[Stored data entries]
"""

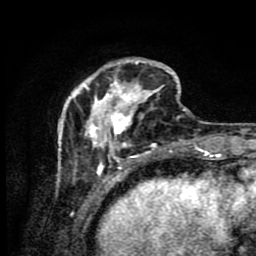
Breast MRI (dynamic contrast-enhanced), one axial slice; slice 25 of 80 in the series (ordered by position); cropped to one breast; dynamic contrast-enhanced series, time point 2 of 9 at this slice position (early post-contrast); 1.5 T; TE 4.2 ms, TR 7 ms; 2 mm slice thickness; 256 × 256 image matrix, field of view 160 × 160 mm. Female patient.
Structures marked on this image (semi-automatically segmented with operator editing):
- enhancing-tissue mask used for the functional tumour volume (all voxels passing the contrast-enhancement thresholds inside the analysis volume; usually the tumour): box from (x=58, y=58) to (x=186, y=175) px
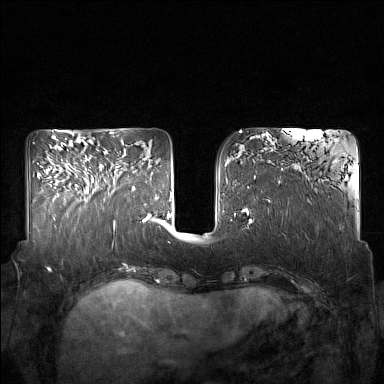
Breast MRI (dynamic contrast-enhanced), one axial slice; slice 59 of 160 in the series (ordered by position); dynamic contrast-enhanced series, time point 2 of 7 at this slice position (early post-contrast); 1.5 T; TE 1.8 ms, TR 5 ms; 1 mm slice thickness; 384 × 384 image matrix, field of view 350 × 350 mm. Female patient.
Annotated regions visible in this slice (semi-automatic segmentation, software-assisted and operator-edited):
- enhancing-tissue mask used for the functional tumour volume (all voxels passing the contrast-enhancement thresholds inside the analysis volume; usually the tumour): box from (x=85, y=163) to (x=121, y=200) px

"""

What is required
Although the records contain pictures, only their text should be repeated, exactly as it appears.

Result
Breast MRI (dynamic contrast-enhanced), one axial slice; slice 25 of 80 in the series (ordered by position); cropped to one breast; dynamic contrast-enhanced series, time point 2 of 9 at this slice position (early post-contrast); 1.5 T; TE 4.2 ms, TR 7 ms; 2 mm slice thickness; 256 × 256 image matrix, field of view 160 × 160 mm. Female patient.
Structures marked on this image (semi-automatically segmented with operator editing):
- enhancing-tissue mask used for the functional tumour volume (all voxels passing the contrast-enhancement thresholds inside the analysis volume; usually the tumour): box from (x=58, y=58) to (x=186, y=175) px
Breast MRI (dynamic contrast-enhanced), one axial slice; slice 59 of 160 in the series (ordered by position); dynamic contrast-enhanced series, time point 2 of 7 at this slice position (early post-contrast); 1.5 T; TE 1.8 ms, TR 5 ms; 1 mm slice thickness; 384 × 384 image matrix, field of view 350 × 350 mm. Female patient.
Annotated regions visible in this slice (semi-automatic segmentation, software-assisted and operator-edited):
- enhancing-tissue mask used for the functional tumour volume (all voxels passing the contrast-enhancement thresholds inside the analysis volume; usually the tumour): box from (x=85, y=163) to (x=121, y=200) px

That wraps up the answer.